A detailed chronology can also make the facts significantly easier for the arbitrator to follow, particularly where many employment claims, such as harassment, retaliatory discharge, and disability-related issues, like failure to engage in the interactive process, require proving a series of facts over an extended period. A chronology will help the arbitrator retain key facts and see how they fit together. As Jeffrey Owensby, a Sacramento-based neutral with Judicate West who is a member of its Employment Practice Group, notes, “Providing the arbitrator with a closing brief that includes a chronology listing dates, key events, and the corresponding exhibit or witness testimony supporting each point can go a long way in helping determine whether the elements of a claim or defense have been established.”
In short, the easier you make it for the arbitrator to follow your case, the more effectively you can highlight the strengths of your argument.
5. Keep Things Organized and Easy for the Arbitrator to Access
Exhibit management is another area where thoughtful organization can pay dividends. A unified, pre-agreed exhibit numbering system—ideally established early in the case and carried through from deposition to hearing—prevents confusion and saves time. Parties should consider preparing a joint exhibit binder from the outset. During the hearing, agreed-upon exhibits can be admitted jointly, while contested items can be addressed in an organized, limited set. After rulings on motions in limine, any previously disputed exhibits that are now admissible should be incorporated into the updated joint exhibit book. This consistency ensures that everyone is referring to and understanding the same material the same way.
Keeping exhibits consistent and easy to navigate lets the arbitrator stay focused on what really matters—the substance of the case.
6. Incorporate Jury Instructions to Sharpen Your Argument
An effective way to focus your case presentation is to append applicable jury instructions—federal or state—to your opening and closing briefs. Doing so keeps both you and the arbitrator grounded in the essential elements of each claim and defense, as well as the applicable burden of proof.
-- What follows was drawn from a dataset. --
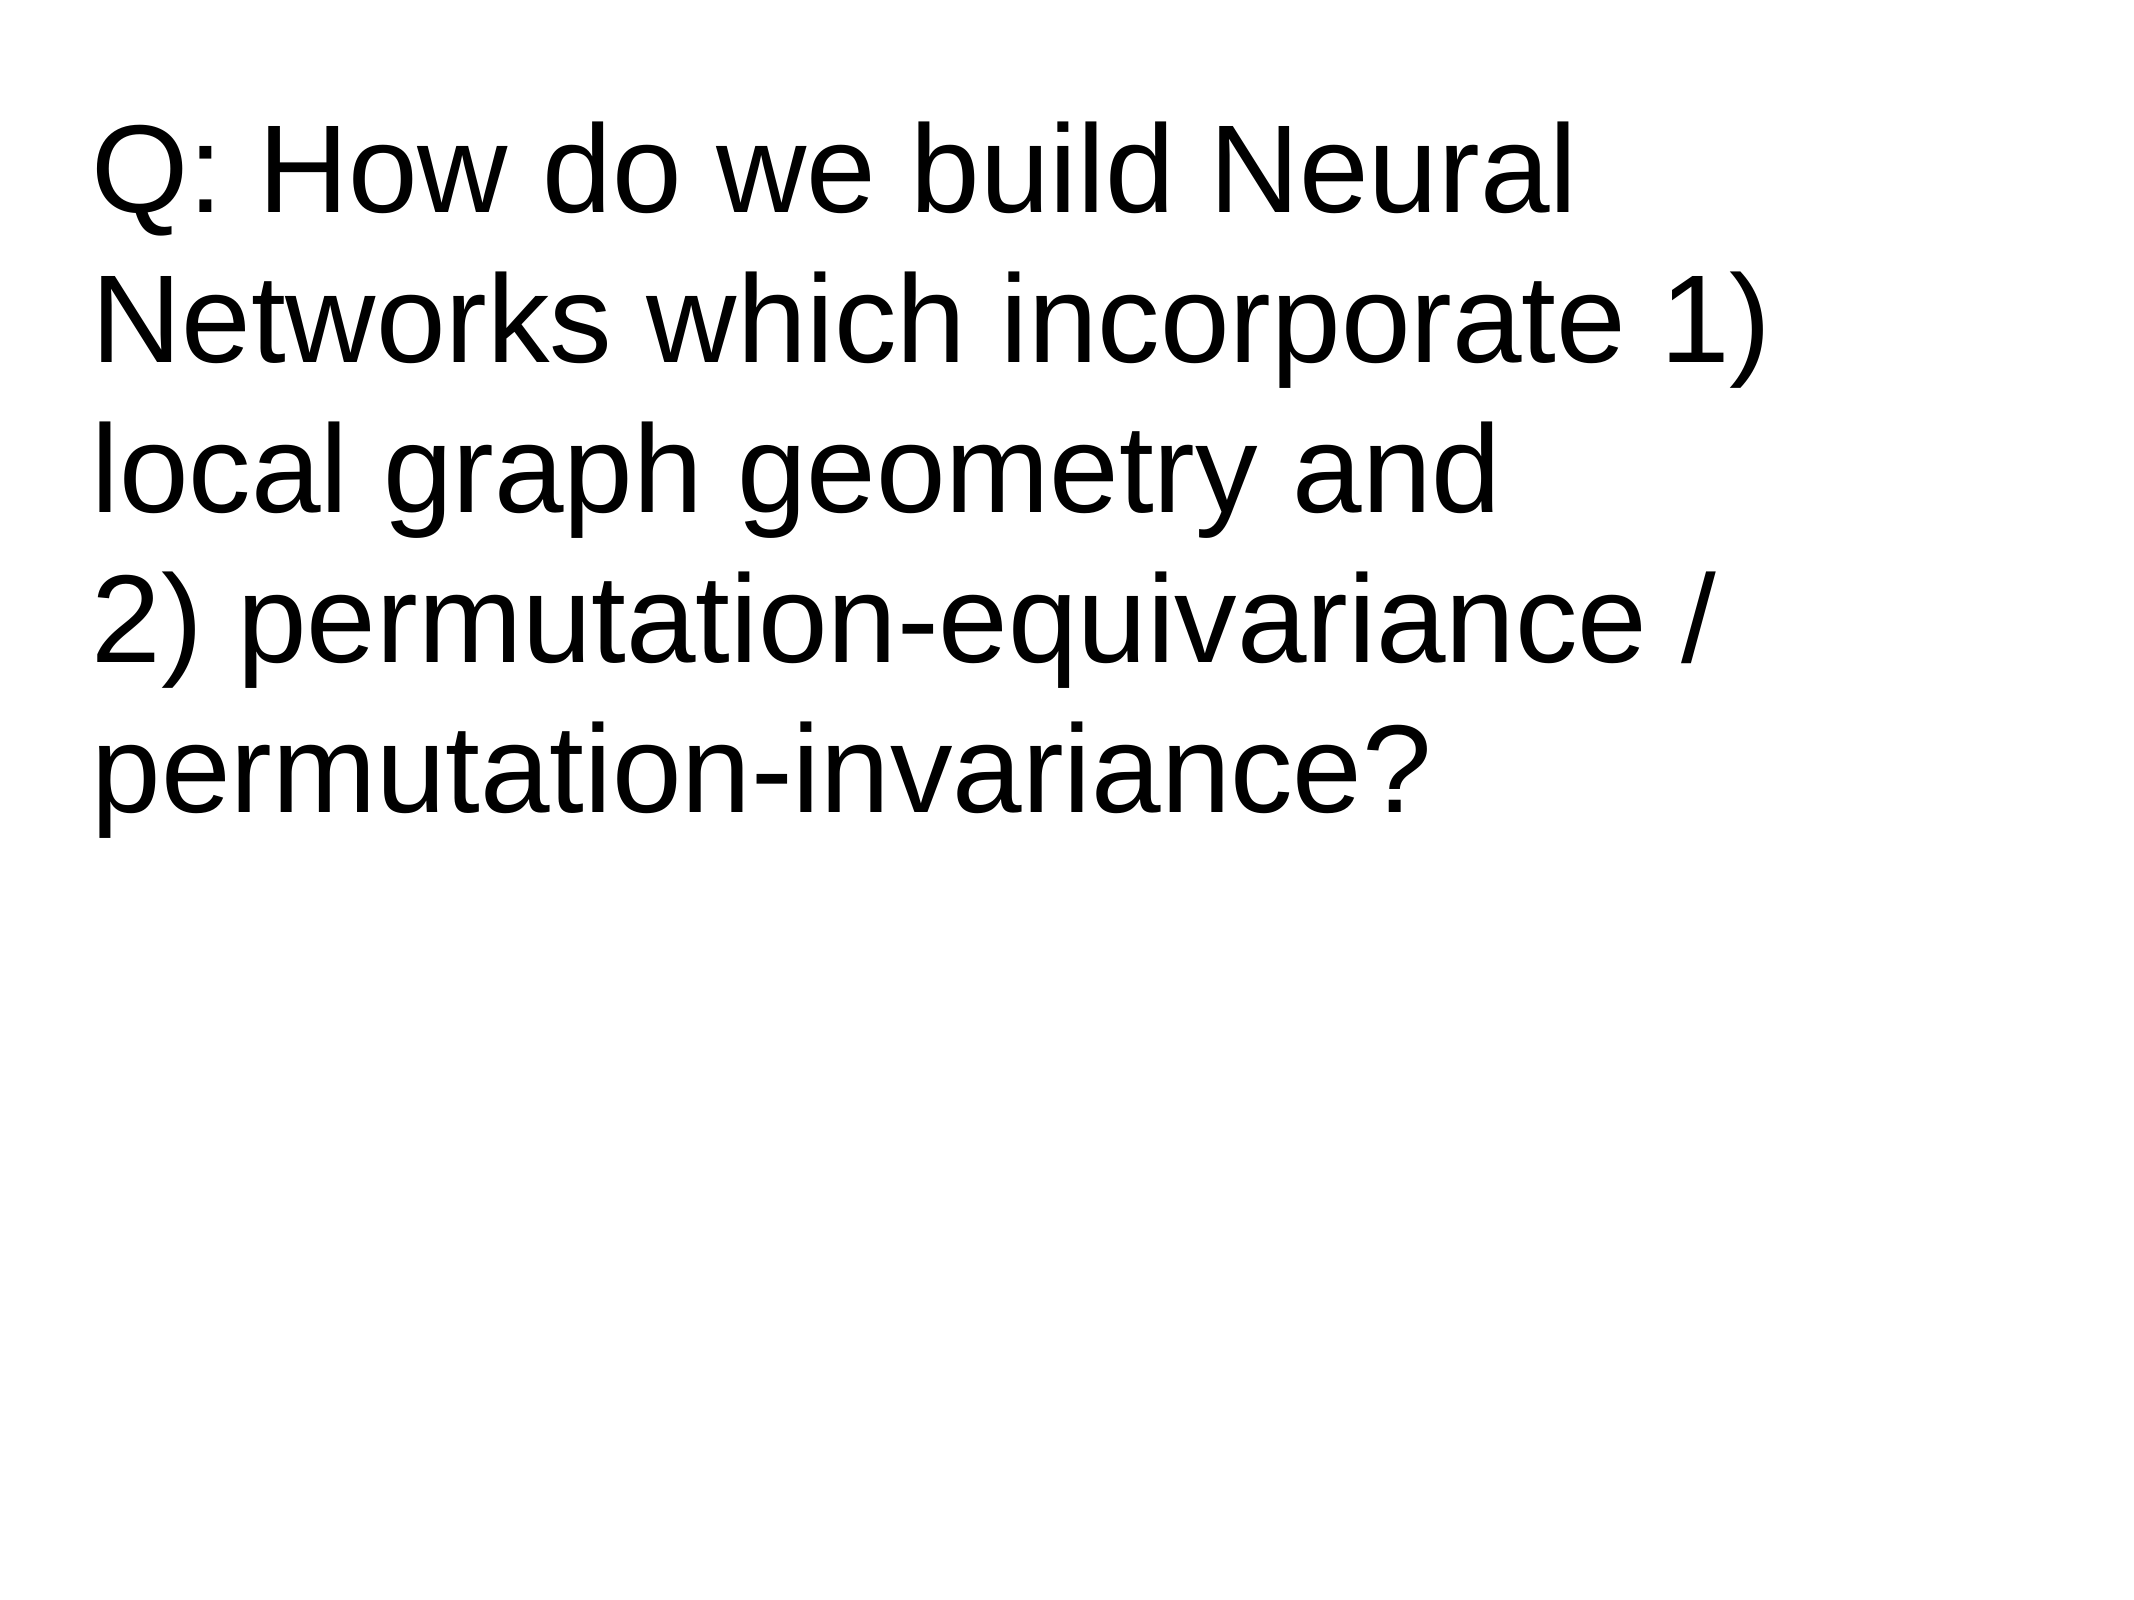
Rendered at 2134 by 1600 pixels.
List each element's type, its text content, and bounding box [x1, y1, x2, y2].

title Q: How do we build Neural Networks which incorporate 1) local graph geometry and 2) permutation-equivariance / permutation-invariance? [91, 87, 1982, 845]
This approach not only sharpens your advocacy but may also streamline the hearing itself by clarifying what needs to be proved. This is particularly useful in employment cases where overlapping statutory and common-law claims can lead to confusion about what must be proven unless the legal standards are clearly laid out and where credibility disputes and emotional testimony can easily distract from the actual elements of each claim.
In cases where published jury instructions are unavailable for a specific issue, clearly set out the elements of a prima facie case in your briefs. Your closing brief should then tie those elements directly to the facts developed in testimony and admitted evidence, making it easy for the arbitrator to determine whether the required burden has been met.
Preparation Drives Persuasion
Winning in arbitration demands careful planning, clear organization, and strategic presentation. By managing time, exhibits, and evidence effectively, and using visual tools to enhance your argument, you can ensure that the arbitrator remains focused on the key points of your case. When you make it easy for the arbitrator to follow your narrative, you increase your chances of a favorable outcome.